START Data section
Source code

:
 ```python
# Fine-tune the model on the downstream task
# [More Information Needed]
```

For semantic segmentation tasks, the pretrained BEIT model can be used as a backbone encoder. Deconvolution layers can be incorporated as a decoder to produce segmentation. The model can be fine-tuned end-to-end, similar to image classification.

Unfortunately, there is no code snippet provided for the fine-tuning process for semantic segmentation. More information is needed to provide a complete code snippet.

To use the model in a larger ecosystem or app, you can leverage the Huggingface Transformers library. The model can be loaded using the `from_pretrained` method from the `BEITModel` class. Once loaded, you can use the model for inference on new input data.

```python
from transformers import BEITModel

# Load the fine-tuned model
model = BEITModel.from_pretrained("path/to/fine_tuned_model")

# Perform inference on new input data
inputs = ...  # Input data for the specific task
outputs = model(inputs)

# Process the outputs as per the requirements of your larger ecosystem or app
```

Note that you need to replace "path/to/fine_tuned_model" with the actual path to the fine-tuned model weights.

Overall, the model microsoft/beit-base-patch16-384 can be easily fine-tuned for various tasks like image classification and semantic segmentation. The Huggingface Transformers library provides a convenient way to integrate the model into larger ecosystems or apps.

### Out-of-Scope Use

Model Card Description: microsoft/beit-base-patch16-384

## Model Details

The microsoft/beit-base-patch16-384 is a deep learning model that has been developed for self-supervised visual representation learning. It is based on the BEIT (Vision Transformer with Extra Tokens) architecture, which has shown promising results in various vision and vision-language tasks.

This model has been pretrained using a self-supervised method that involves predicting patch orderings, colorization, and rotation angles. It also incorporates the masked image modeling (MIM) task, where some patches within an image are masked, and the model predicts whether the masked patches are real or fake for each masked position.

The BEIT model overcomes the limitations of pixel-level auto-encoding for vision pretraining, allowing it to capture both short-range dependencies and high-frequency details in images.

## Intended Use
END Data section
Exercise description: Search the data above for the word "base" and count the lines where it appears. Only the number should be given.

Worked solution: 3